Pedro Alvarez, Ph.D.
Pedro Alvarez is the George R. Brown Professor and chair of the Department of Civil and Environmental Engineering at Rice University. His research focuses on environmental applications and implications of biotechnology and nanotechnology, including bioremediation of contaminated aquifers, phytoremediation, fate and transport of hazardous substances, and nanomaterial-bacterial interactions and related disinfection approaches. His teaching interests include principles and applications of environmental engineering and biological treatment processes. He received a B. Eng. Degree in Civil Engineering from McGill University and MS and Ph.D. degrees in Environmental Engineering from the University of Michigan.
Rachel Kimbro, Ph.D.
Rachel Kimbro is Associate Professor of Sociology and Associate Director Urban Health Program, Kinder Institute for Urban Research, Rice University. Following her doctoral work at Princeton, Dr. Kimbro was a Robert Wood Johnson Foundation Health and Society Scholar at the University of Wisconsin, Madison where she received interdisciplinary training in population health. Dr. Kimbro's research focuses on racial and ethnic health disparities and family influences on health behaviors and outcomes. Current work examines family and neighborhood influences on child obesity, food insecurity, and physical activity in low-income and immigrant families. Her work is funded by the Foundation for Child Development, the Robert Wood Johnson Foundation's Active Living Program, Mississippi State University's Southern Rural Development Center, the University of Kentucky Center for Poverty Research, Rice's Baker Institute for Public Policy Health Economics Program, and the Faculty Initiatives Program at Rice. Dr.

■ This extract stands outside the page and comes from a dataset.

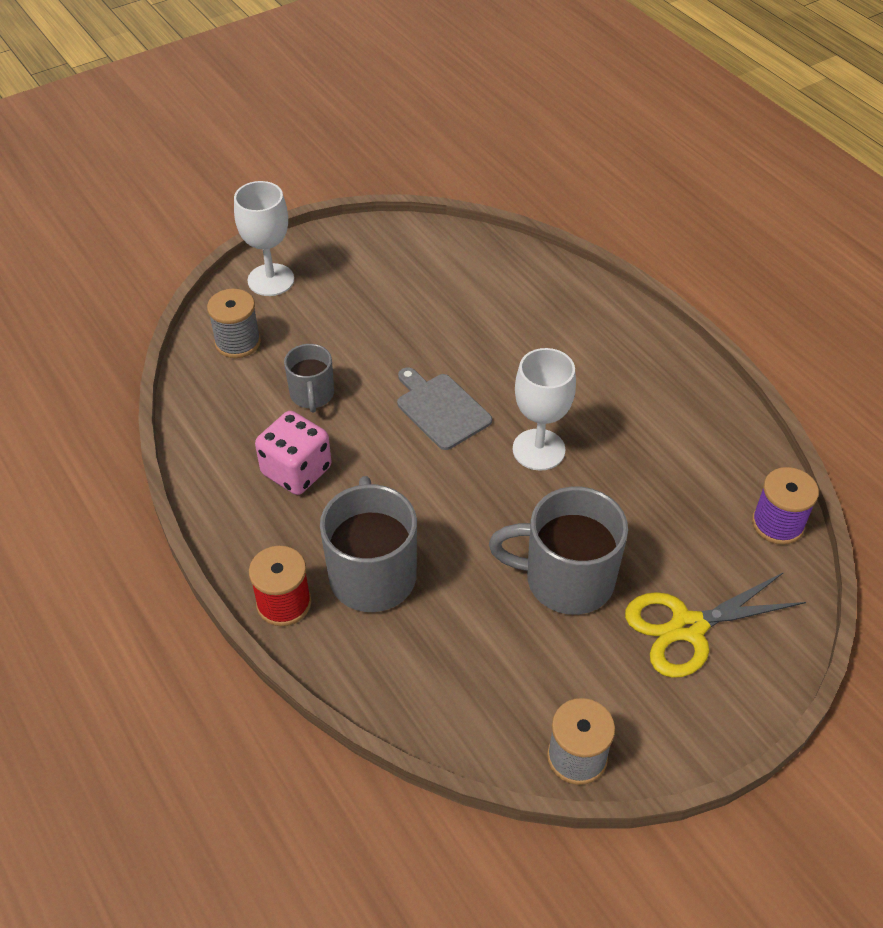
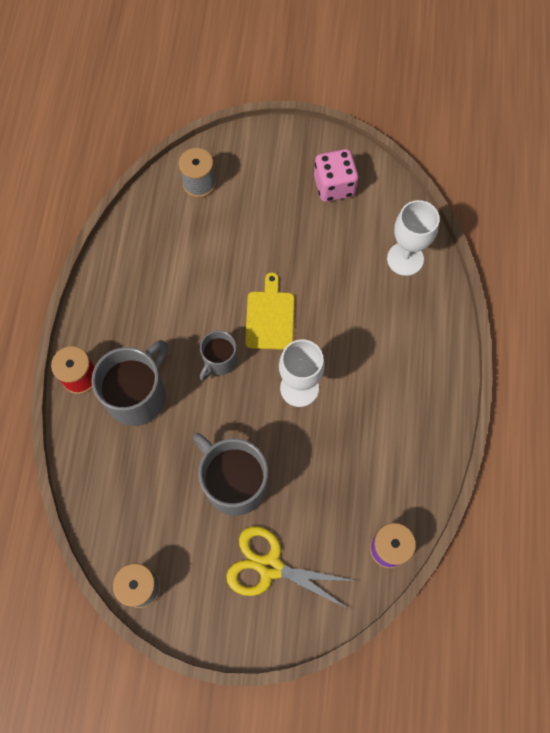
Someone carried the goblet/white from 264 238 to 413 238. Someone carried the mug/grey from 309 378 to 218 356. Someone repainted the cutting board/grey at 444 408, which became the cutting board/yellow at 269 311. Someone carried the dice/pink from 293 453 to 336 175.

Kimbro earned her Ph.D. in Sociology at Princeton and her B.A. in Sociology and Policy Studies at Rice University.
Maria Oden, Ph.D.
Maria Oden is Professor in the Practice in the Department of Bioengineering and Director of the Oshman Engineering Design Kitchen. She coordinates the technical design efforts of undergraduates participating in the Beyond Traditional Borders initiative and Global Health Technologies minor. She has developed and taught a two-semester Bioengineering Capstone Design course sequence, mentoring close to 1000 students and more than 200 design teams. Her student teams have filed for more than 10 patents on their inventions. Professor Oden’s prior research and teaching experiences were in the area of orthopedic biomechanics and computational modeling as a senior research associate at Beth Israel Deaconess Medical Center, an instructor at Harvard Medical School, and a faculty member at the UT Health Science Center at Houston. She earned a B.S. and Ph.D. from Tulane University.

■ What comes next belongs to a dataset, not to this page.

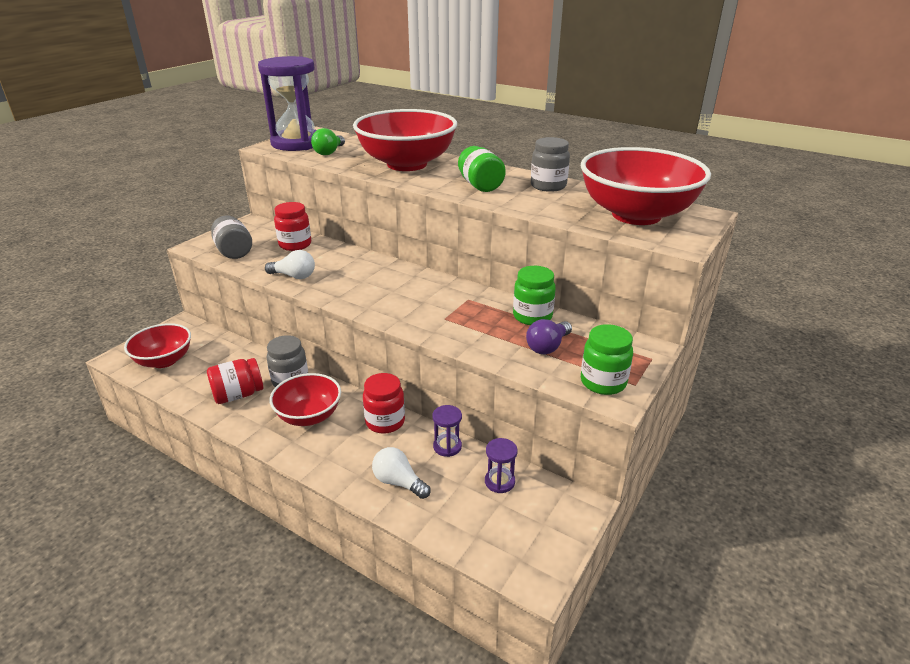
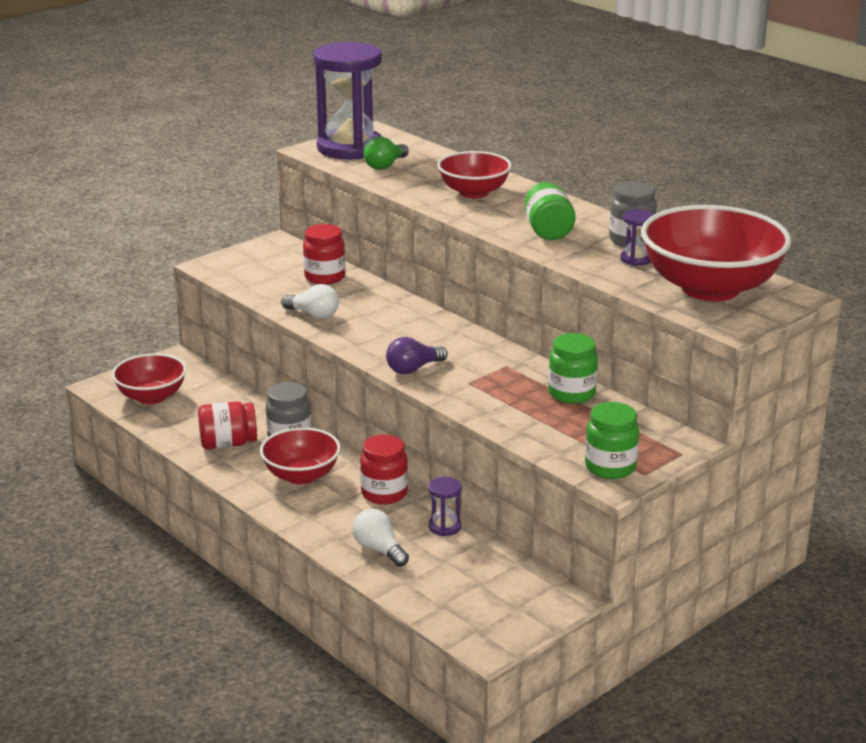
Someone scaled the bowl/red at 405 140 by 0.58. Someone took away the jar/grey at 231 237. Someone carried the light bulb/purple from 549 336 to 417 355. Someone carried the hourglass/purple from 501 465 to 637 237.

Eric Richardson brings valuable interdisciplinary industry experience in biomedical engineering research and product development to his role as lecturer at Rice University. Richardson has developing a new graduate-level program in medical innovation, and is an instructor and mentor for undergraduate project-based engineering design courses at Rice’s Oshman Engineering Design Kitchen (OEDK). Courses draw from his experience in researching a medical need, investigating biomedical technologies that address that need, and systematically developing and bringing biomedical products to the market. His particular interests include developing medical technologies for global settings.

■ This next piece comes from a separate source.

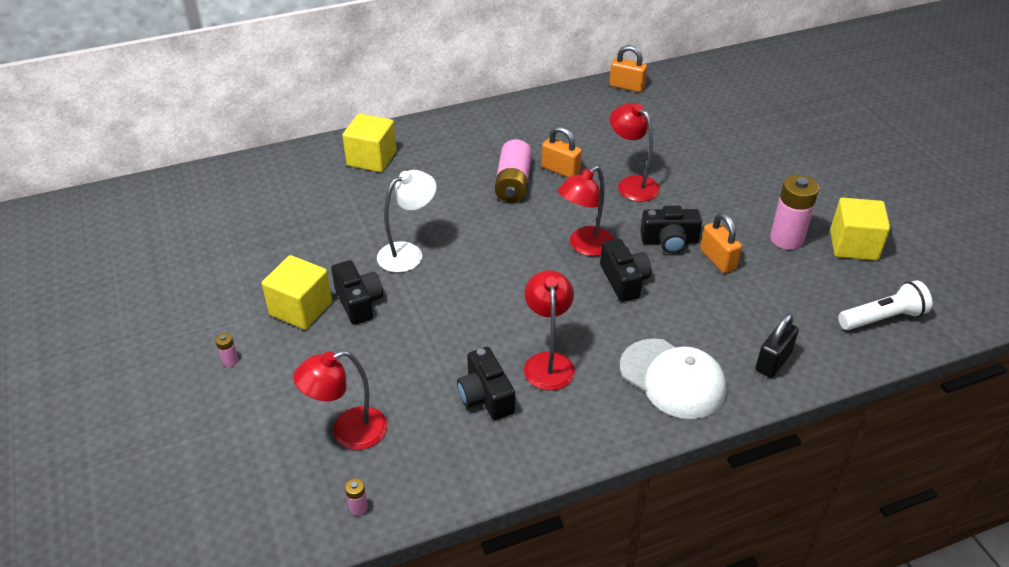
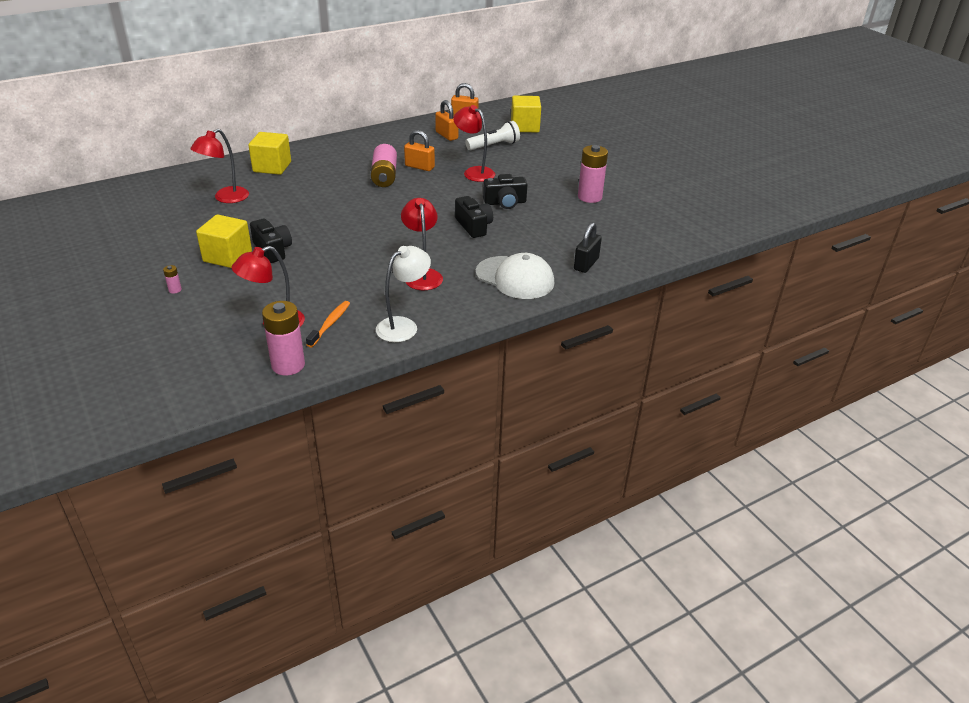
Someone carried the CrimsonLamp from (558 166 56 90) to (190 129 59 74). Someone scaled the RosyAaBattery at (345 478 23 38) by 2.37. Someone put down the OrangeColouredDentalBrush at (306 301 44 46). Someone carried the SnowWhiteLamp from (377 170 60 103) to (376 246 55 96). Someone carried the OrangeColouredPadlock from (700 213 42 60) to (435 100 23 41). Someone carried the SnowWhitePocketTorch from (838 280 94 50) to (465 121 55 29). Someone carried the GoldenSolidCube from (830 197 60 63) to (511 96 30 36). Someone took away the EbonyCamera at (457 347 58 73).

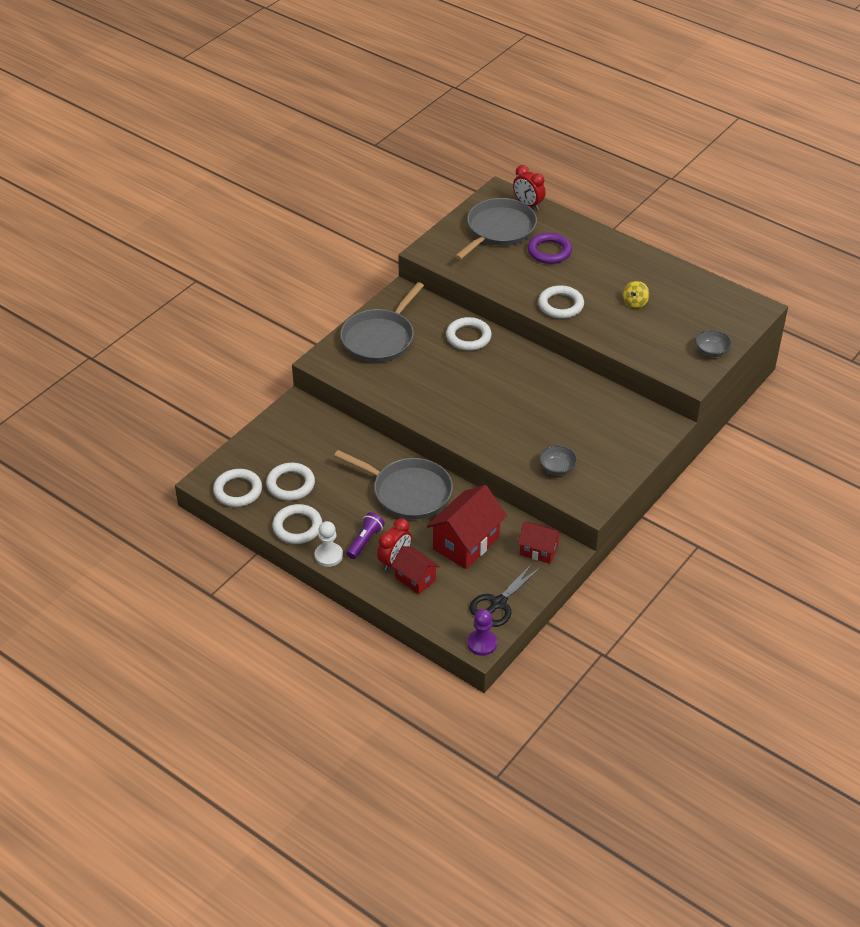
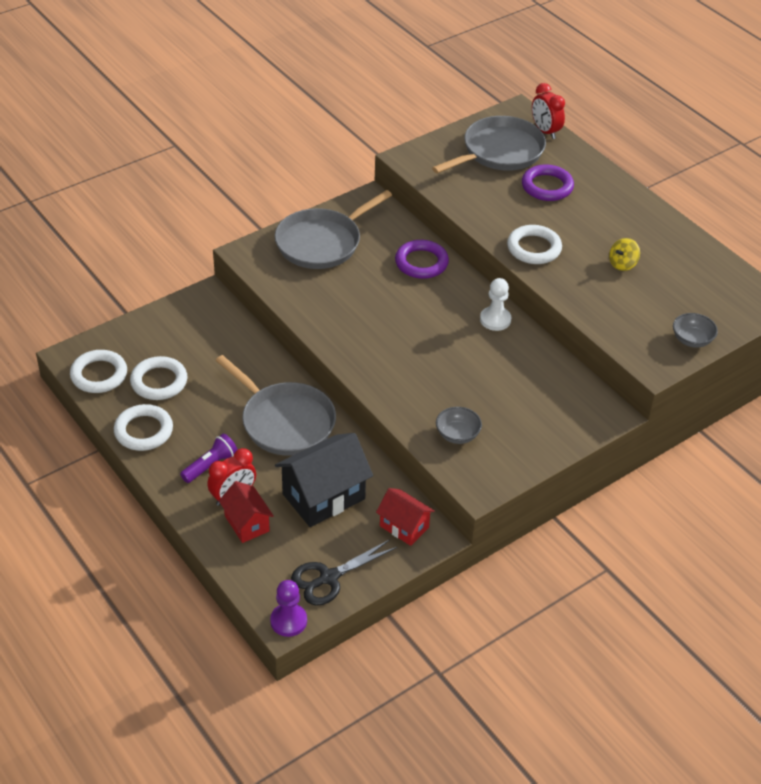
Someone repainted the CrimsonToyHouse at (427 485 80 84), which became the EbonyToyHouse at (275 433 98 94). Someone repainted the SnowWhiteHoop at (446 317 46 34), which became the RoyalPurpleHoop at (395 240 54 39). Someone carried the SnowWhiteChessPawn from (315 521 28 46) to (480 278 31 53).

In addition to educating and guiding students through the process of product development and implementation, Richardson builds programs in education, training and professional development for Rice’s professional master’s program in bioengineering. These programs are leveraged through growing ties with industry and government, institutes of the Texas Medical Center, and Rice University research centers and institutes, such as the Rice Alliance for Technology and Entrepreneurship (Rice Alliance), OEDK, and Rice 360°: Institute for Global Health Technology. Richardson's exceptional efforts in instructional design and course management have been recognized through the Department of Bioengineering's Teaching Award (2014).
Doug Schuler, Ph.D.
Doug Schuler is Associate Professor of Business and Public Policy at Rice University’s Jones Graduate School of Business. His research focuses on business-government relations, globalization of business, and social enterprise. He also has taught Senior Engineering Design over the past two years in Rice’s Brown School of Engineering, directing two teams of mechanical engineers. With colleagues in engineering, Dr. Schuler works on projects related to the development and implementation of small-scale solar thermal technologies that can be used for medical instrument sterilization in off-grid locations. He and his colleagues have taken one such device to the field in Haiti, have published a peer-reviewed article about the device, and have been invited by the government of Sierra Leone and two health services NGOs to deploy the device into a governmental hospital located in an off-grid district. Dr. Schuler studied at the University of California, Berkeley (B.S., Business Administration) and the University of Minnesota (Ph.D., Strategic Management, School of Management).
Tomasz Tkaczyk, Ph.D.
Tomasz Tkaczyk specializes in the development of modern optical instruments that combine advanced technologies in optics, opto-mechanics, electronics and software, and bio-chemical materials for the early detection and treatment of diseases, such as cancer. Tkaczyk’s basic, applied, and translational research is leading to the development of new imaging technologies that are compact, robust, portable, inexpensive, and adaptable to mass production. The compact optical imaging systems are ideal for point-of-care diagnostics in various clinical settings around the world.